Re: [RFC] Deprecation and removal of the drm2 driver

From: Nathan Whitehorn <nwhitehorn_at_freebsd.org>
Date: Tue, 22 May 2018 21:29:14 -0400
On 05/22/18 18:12, Rodney W. Grimes wrote:
>>>
>>> it makes me giggle that people still think non-amd64 is "legacy".
>>>
>>> i386 is alive and well - new chips are being fabbed based on the 586
>>> design with pci-e slots; not to mention things like the Talos and
>>> AmigaOne for PowerPC.
> Yes, some how we need to shake off the idea that all the world
> is going to be 64 bit, and stop talking about EOL for 32 bit
> x86,   IMHO that would be a serious mistake.  For one any VM
> that does not need >4G of address space is a waste to run
> in 64 bit mode.
>
>> DRM2 doesn't support anything later than mid-Haswell. The chips in
>> question all pre-date 2007. Users of low-volume hardware on chips from
> Um, haswell announced in 2011, started shipping in mid 2013, and last
> product started to ship in 2015, so if "mid-haswell" is the supported
> chip arrena that would be pre date 2012?
>
> Also as the Moore's law curve flattens expect the life of these
> older, but not so old, machines to live quiet some time.  I
> believe we are talking sandy bridge and earlier?  If that is
> corret Sandy bridge is still a very viable system.
>
>> that period are welcome to continue to sustain themselves on the drm2
>> port just as the other 95+% of the user base will use what is now
>> referred to as drm-next. Even by powerpc maintainers' admission DRM2
>> also only barely works there. I've promised Justin that I'll make
>> drm-next work on Talos once POWER9 support is solid enough.
> I think the original RFC has been answer, yes there are people still
> using DRM2, and they wish to continue to use it into the 12.x time
> frame.
>
> Lets find a technically agreeable solution to that, and move forward.
>
> I am concerned about just disabling the compile on amd64,
> that typically leads to bit rot of the i386 code.
>
> I am concerned about just shoving it out to ports, as that makes
> it rot even faster.
>
> I am still very concerned that our in base i9xx code is like 4
> years old and everyone is told to go to kmod-next from ports
> as well.
>
> No, I do not have a solution, but I have not tried hard to find
> one.  I am sure if we try hard to find one it can be done.
>
> Regards,

The real question in this thread is, I think: Do we want to co-version 
the drm kernel modules with kernel/OS releases or with the graphics 
drivers that use them (which are in ports)?
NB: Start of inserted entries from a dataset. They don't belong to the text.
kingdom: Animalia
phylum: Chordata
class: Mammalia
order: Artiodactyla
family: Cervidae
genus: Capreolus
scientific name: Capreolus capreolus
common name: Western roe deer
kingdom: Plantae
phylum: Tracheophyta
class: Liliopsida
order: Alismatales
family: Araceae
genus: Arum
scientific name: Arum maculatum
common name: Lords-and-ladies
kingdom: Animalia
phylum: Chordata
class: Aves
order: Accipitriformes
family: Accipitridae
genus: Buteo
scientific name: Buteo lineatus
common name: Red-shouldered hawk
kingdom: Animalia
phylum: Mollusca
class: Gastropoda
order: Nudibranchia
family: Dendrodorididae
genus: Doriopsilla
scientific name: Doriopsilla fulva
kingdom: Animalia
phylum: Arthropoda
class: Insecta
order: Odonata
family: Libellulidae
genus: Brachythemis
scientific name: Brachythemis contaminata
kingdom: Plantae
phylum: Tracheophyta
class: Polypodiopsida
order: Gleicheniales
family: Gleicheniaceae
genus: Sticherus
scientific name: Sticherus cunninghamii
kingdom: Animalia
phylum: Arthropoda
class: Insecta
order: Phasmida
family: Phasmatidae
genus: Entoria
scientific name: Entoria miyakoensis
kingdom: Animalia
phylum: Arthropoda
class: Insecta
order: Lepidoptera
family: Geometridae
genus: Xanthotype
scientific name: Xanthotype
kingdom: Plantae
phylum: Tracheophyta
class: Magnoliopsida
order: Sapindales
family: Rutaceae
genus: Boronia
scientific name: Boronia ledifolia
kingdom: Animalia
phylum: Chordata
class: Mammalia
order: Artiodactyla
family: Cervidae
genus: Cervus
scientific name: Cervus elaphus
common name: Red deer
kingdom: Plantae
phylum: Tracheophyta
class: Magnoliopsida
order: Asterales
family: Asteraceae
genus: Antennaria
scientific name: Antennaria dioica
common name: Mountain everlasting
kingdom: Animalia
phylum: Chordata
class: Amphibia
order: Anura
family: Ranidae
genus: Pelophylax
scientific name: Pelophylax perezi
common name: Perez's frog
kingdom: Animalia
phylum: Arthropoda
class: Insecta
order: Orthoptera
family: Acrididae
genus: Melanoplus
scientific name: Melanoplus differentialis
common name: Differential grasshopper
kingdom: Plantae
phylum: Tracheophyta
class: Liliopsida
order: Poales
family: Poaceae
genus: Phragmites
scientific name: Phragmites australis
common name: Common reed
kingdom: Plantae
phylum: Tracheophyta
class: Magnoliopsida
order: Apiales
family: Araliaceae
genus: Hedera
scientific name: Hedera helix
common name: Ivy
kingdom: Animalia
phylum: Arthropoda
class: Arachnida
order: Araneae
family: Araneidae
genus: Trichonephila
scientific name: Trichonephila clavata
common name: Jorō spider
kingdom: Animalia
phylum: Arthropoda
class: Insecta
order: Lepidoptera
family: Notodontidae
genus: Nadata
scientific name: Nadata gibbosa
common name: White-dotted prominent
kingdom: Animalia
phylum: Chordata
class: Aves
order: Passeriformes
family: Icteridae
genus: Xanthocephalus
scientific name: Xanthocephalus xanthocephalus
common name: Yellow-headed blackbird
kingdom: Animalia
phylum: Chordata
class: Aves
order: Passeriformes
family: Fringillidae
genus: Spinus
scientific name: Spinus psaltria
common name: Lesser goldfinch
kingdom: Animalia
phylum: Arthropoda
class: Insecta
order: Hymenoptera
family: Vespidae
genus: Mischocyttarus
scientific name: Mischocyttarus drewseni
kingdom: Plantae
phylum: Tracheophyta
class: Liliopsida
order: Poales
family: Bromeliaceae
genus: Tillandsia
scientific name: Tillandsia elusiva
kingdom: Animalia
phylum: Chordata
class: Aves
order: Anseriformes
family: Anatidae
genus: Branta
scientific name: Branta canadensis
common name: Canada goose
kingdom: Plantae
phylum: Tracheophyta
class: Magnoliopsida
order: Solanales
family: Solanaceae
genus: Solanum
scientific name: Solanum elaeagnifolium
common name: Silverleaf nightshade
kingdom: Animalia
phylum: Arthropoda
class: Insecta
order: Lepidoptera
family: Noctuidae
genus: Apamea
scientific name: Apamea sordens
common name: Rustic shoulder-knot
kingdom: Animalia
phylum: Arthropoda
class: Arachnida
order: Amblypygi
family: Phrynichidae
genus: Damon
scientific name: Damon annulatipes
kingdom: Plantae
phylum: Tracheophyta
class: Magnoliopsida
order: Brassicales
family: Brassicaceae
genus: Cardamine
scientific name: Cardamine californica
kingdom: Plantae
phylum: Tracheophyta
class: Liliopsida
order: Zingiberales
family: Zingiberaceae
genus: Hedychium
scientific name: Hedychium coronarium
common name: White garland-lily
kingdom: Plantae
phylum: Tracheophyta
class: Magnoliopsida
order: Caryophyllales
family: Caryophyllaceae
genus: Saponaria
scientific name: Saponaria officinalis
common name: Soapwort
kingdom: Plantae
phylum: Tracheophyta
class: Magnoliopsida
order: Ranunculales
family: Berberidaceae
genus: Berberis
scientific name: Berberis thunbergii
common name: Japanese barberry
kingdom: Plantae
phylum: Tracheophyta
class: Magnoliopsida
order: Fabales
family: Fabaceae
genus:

I use the base modules (on 
2014-era amd64 hardware), but would be perfectly happy with modules in 
ports and it seems like there is a compelling argument for co-versioning 
the things in x11-drivers with the kernel modules.

I would like to make a proposal here:
- Rename drm-next to drm-kmod
- Move sys/dev/drm2 to a new port drm-kmod-legacy
- Have one of the two, by default drm-kmod (amd64) or drm-kmod-legacy 
(i386), pulled in as a dependency by the relevant X11 drivers
- Garbage-collect dev/drm, which supports 3DFX and Rage 128 and such 
archaic things

I think this keeps the user experience intact and lets the graphics 
developers update in the way that works best for them.